A week before the projected landfall of a storm, make sure to stock up on non-perishable foods and gallons of water. Gather enough food and water for three days of survival, as suggested in the USF Hurricane Preparedness guide. You can also keep an eye on canceled classes by subscribing to the University of South Florida alert system.
A few days before the hurricane hits, you'll want to beat the rush to the gas station to make sure you're able to fill up your vehicle. Make sure to speak with the leasing office about where you can park your car, so it is safe and accessible to you after the storm.
Consider filling a few buckets with water for hand washing, refilling the toilets, etc. as you may not have running water for a few days after the storm. Along with that, make sure to remove all items from balconies and patios as they can fly away and become dangerous debris.

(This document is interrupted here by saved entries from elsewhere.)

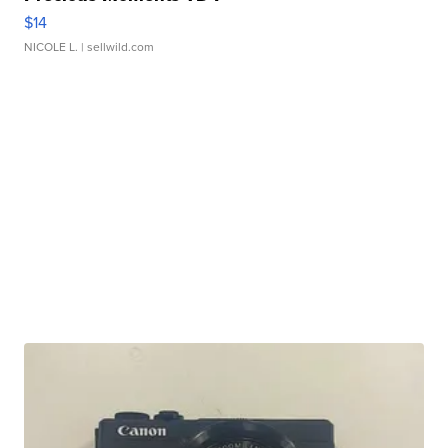
$14
NICOLE L.
| sellwild.com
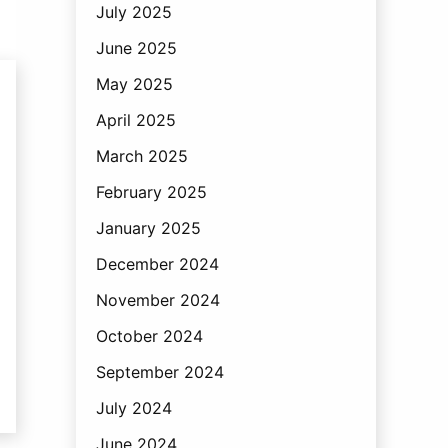
July 2025
June 2025
May 2025
April 2025
March 2025
February 2025
January 2025
December 2024
November 2024
October 2024
September 2024
July 2024
June 2024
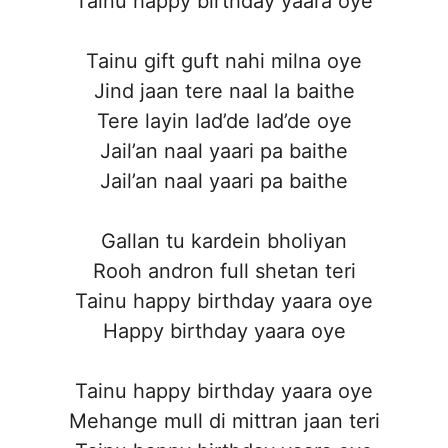
Tainu happy birthday yaara oye
Tainu gift guft nahi milna oye
Jind jaan tere naal la baithe
Tere layin lad’de lad’de oye
Jail’an naal yaari pa baithe
Jail’an naal yaari pa baithe
Gallan tu kardein bholiyan
Rooh andron full shetan teri
Tainu happy birthday yaara oye
Happy birthday yaara oye
Tainu happy birthday yaara oye
Mehange mull di mittran jaan teri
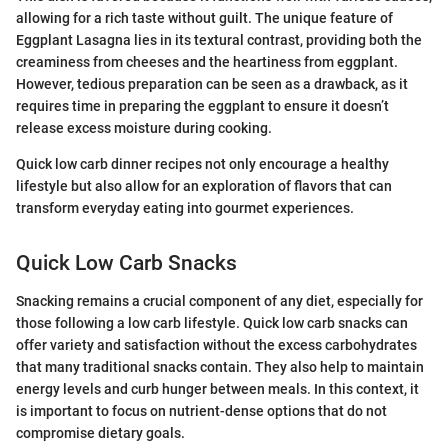
allowing for a rich taste without guilt. The unique feature of
Eggplant Lasagna lies in its textural contrast, providing both the
creaminess from cheeses and the heartiness from eggplant.
However, tedious preparation can be seen as a drawback, as it
requires time in preparing the eggplant to ensure it doesn’t
release excess moisture during cooking.
Quick low carb dinner recipes not only encourage a healthy
lifestyle but also allow for an exploration of flavors that can
transform everyday eating into gourmet experiences.
Quick Low Carb Snacks
Snacking remains a crucial component of any diet, especially for
those following a low carb lifestyle. Quick low carb snacks can
offer variety and satisfaction without the excess carbohydrates
that many traditional snacks contain. They also help to maintain
energy levels and curb hunger between meals. In this context, it
is important to focus on nutrient-dense options that do not
compromise dietary goals.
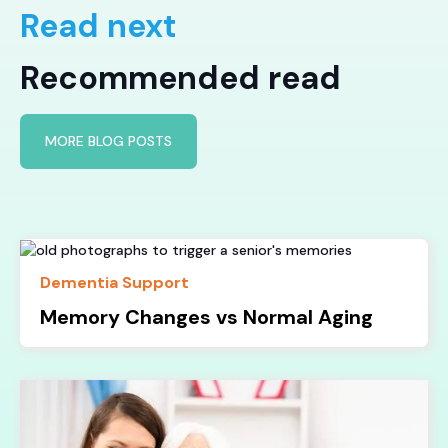
Read next
Recommended read
MORE BLOG POSTS
Dementia Support
Memory Changes vs Normal Aging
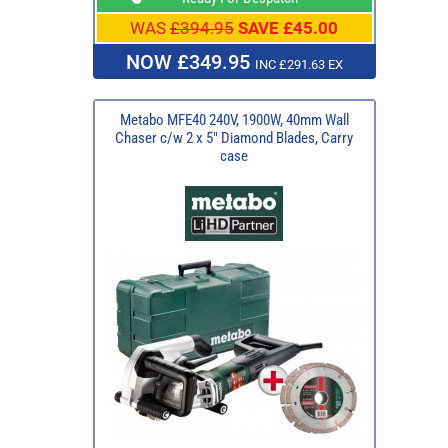
WAS
£394.95
SAVE £45.00
NOW £349.95
INC £291.63 EX
Metabo MFE40 240V, 1900W, 40mm Wall
Chaser c/w 2 x 5" Diamond Blades, Carry
case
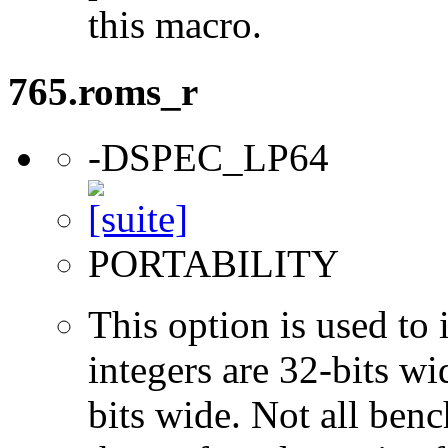
this macro.
765.roms_r
-DSPEC_LP64
PORTABILITY
This option is used to 
integers are 32-bits wi
bits wide. Not all ben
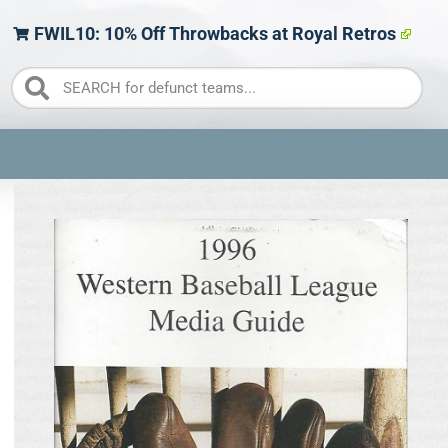
FWIL10: 10% Off Throwbacks at Royal Retros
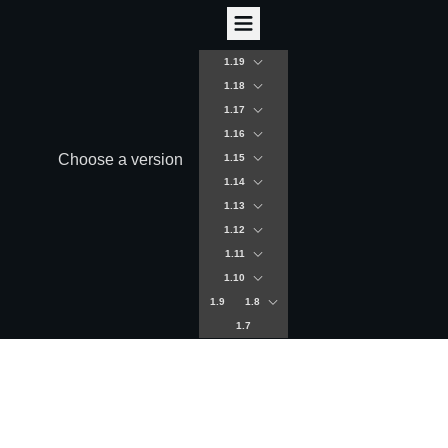
1.19
1.18
1.17
1.16
Choose a version
1.15
1.14
1.13
1.12
1.11
1.10
1.9
1.8
1.7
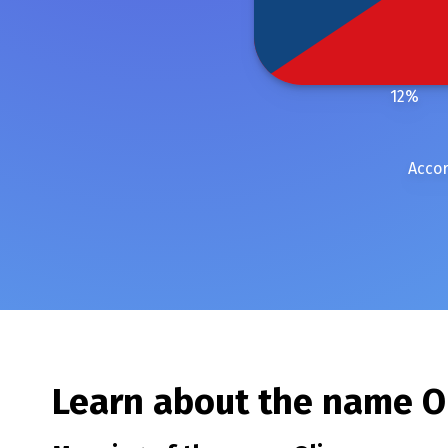
12
%
Accor
Learn about the name
O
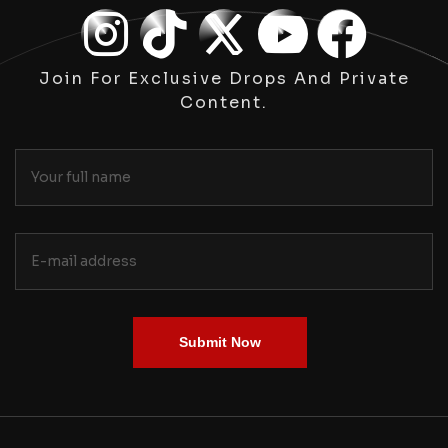
Join For Exclusive Drops And Private
Content.
Submit Now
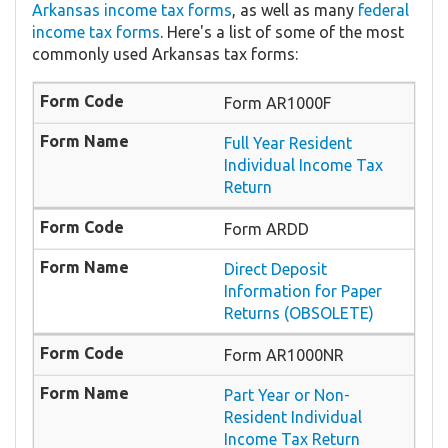
Arkansas income tax forms
, as well as many
federal
income tax forms
. Here's a list of some of the most
commonly used Arkansas tax forms:
Form AR1000F
Full Year Resident
Individual Income Tax
Return
Form ARDD
Direct Deposit
Information for Paper
Returns (OBSOLETE)
Form AR1000NR
Part Year or Non-
Resident Individual
Income Tax Return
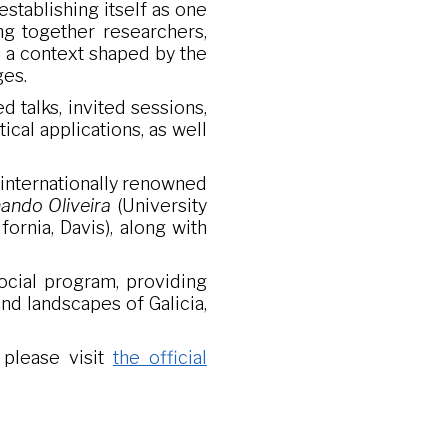
 establishing itself as one
ing together researchers,
n a context shaped by the
ges.
 talks, invited sessions,
cal applications, as well
y internationally renowned
ando Oliveira
(University
fornia, Davis), along with
social program, providing
nd landscapes of Galicia,
 please visit
the official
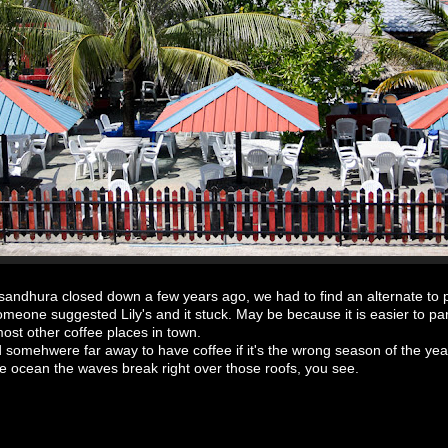
andhura closed down a few years ago, we had to find an alternate to 
meone suggested Lily's and it stuck. May be because it is easier to pa
most other coffee places in town.
d somehwere far away to have coffee if it's the wrong season of the ye
e ocean the waves break right over those roofs, you see.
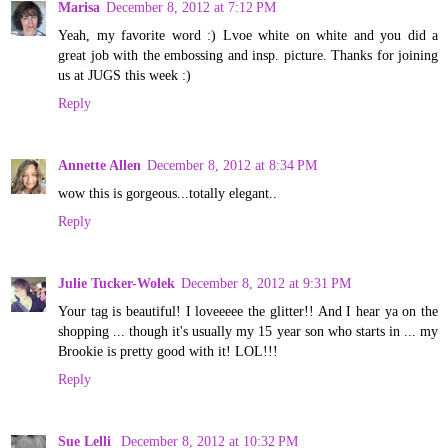
Marisa
December 8, 2012 at 7:12 PM
Yeah, my favorite word :) Lvoe white on white and you did a
great job with the embossing and insp. picture. Thanks for joining
us at JUGS this week :)
Reply
Annette Allen
December 8, 2012 at 8:34 PM
wow this is gorgeous...totally elegant..
Reply
Julie Tucker-Wolek
December 8, 2012 at 9:31 PM
Your tag is beautiful! I loveeeee the glitter!! And I hear ya on the
shopping ... though it's usually my 15 year son who starts in ... my
Brookie is pretty good with it! LOL!!!
Reply
Sue Lelli
December 8, 2012 at 10:32 PM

As you settle in or get ready to evacuate, make sure to unplug all electronics and remove valuable items away from the windows. If you lose power, stay away from any items in the fridge that have been sitting for more than four hours.
It is always important to remember that floods are one of the most destructive side effects of a hurricane. Check to see if your off-campus USF apartment is in a flood risk zone and familiarize yourself with the area's evacuation routes. Print a few versions of the evacuation routes and place them in your hurricane kit. Additionally, compile a list of the nearby shelters so that you're prepared in the event you must evacuate.
No Pet Left Behind
If you own a pet, make sure to prepare for them as well with these helpful tips from Ready. Often enough during hurricanes, many pets are lost and left to fend for themselves during a storm. As you're preparing, double-check that your dog has the right identification tag on their collar and keep their vaccination documentation in a waterproof document holder. In terms of supplies, make sure to have enough food, water, medication, and puppy pee pads. In case of an evacuation, make sure that you have a leash or pet carrier with you.
During the Hurricane
With preparations out of the way, all you can do is wait out the storm. Try to keep calm while staying alert to any major changes in the weather. Keep away from windows as flying debris can impact at any time. Charge all phones and electronics until hurricane hits. If you are with friends or family, you may want to have some cards and board games on-hand to pass the time. Finally, make sure to keep your hurricane kit packed with a detailed checklist and evacuation plan.
Hurricanes can be scary, but by preparing ahead of time, you'll be much better equipped to weather the storm ahead. Keep an eye on the tropics this summer and welcome to life as a Floridian.